The thing is that almost everybody here is white. There are exceptions, but it's disproportionate--there are fewer people of color here even than at most colleges. I think it's because so many people here are Neopagan in one way or another, and most (not all) Neopagans are white. So Greg makes a point of trying to broaden our horizons because, as he says, we're culturally narcissistic.

He wasn't accusing us individually of narcissism, but did say that being part of a dominant culture means you can pretend other perspectives don't exist and that if we don't want to be narcissists ourselves we have to make an effort to expose ourselves to ideas and information we might otherwise dismiss.
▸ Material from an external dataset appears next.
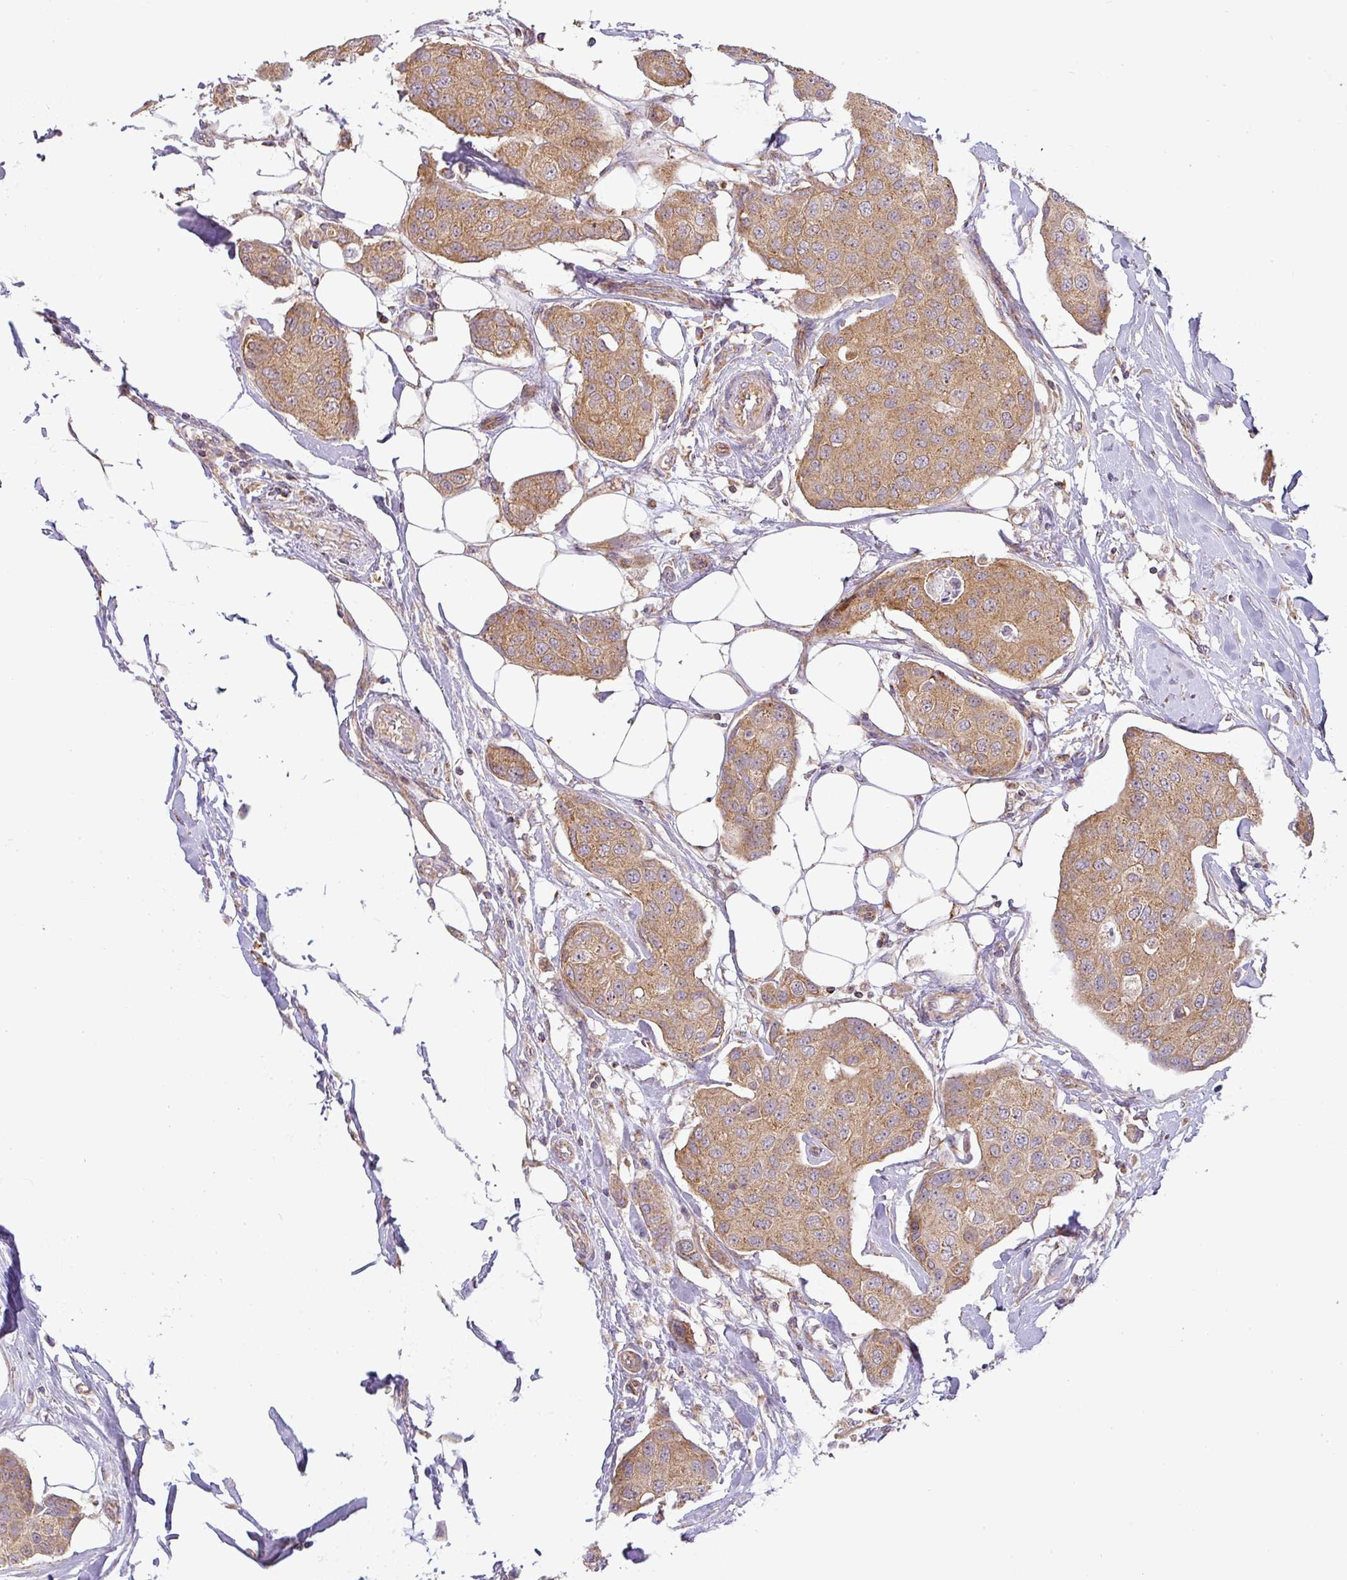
{"staining": {"intensity": "moderate", "quantity": ">75%", "location": "cytoplasmic/membranous"}, "tissue": "breast cancer", "cell_type": "Tumor cells", "image_type": "cancer", "snomed": [{"axis": "morphology", "description": "Duct carcinoma"}, {"axis": "topography", "description": "Breast"}, {"axis": "topography", "description": "Lymph node"}], "caption": "Brown immunohistochemical staining in invasive ductal carcinoma (breast) reveals moderate cytoplasmic/membranous positivity in approximately >75% of tumor cells.", "gene": "ZNF211", "patient": {"sex": "female", "age": 80}}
It's much the same as what he said in his class, American Minority Perspectives, but not everybody has taken that, I don't remember him actually using the word "narcissism" then, and anyway I think that talking about slavery especially makes people defensive.

For one reason or another, he got some pushback this time, people wanting to argue.

Joanna stood up and said a lot of us are not members of the dominant culture, being variously pagan, and that in any case those of us who are female or gay or transgendered, are hardly dominant.Various people echoed the sentiment. They sounded angry. Greg held up his hand.

"So, what you're saying is that basically you're not boogeymen?" He paused to let that question sink in before continuing. "The fact of the matter is, no one is a boogeyman. No one is so privileged as to have no claim to any kind of unfairness, ever. This is no one so victimized so as to automatically understand the lives and struggles of all others who have been victimized, ever. This is not a contest and none of you can win."

From there he began talking about different forms of discomfort and fear, encouraging us to sit with those feelings and to listen to others when they talk about their lives, rather than speaking over them. He talked about how different categories of people can overlap so that a person can be both privileged and discriminated against at the same time, depending on context, and that looking for ways to address a problem makes a lot more sense than getting defensive about whose fault it is.

"Acknowledging culpability is part of justice," he said, and then looked around. We were outside, on the central field near the Dining Hall, and he'd spotted a plastic bag stuck in one of the maple trees along the field's edge. There isn't a lot of litter on campus, but it sometimes blows in or something. Then, too, outsiders sometimes come in for one reason or another, and drop things. Greg pointed at the bag and continued. "At the end of the day, I'm less interested in who put that up there than in who is going to get it down."

The thing is, he ended up spending most of his scheduled time responding to these questions and challenges--actually telling the story of Juneteenth went pretty quickly. I wonder if he used the word "narcissist" to incite a challenge so he could respond to it?

Afterwards, I asked him whether what he said worked to absolve people of responsibility for discriminatory or hurtful behavior. He shook his head.

"You're thinking like a judge," he told me, "or a legislator. Trying to establish who should be held accountable for what under what circumstances. That is the exact opposite of what I meant. Don't ask what should happen when they are accused, should they be held accountable for this or that fault. Imagine the question being asked of yourself. Then resolve that no matter what the answer is, you will respond the same way--in service." He looked at me a moment. "It's not like the self you're getting defensive about is real, anyway," he added, with a hint of a twinkle in his eye.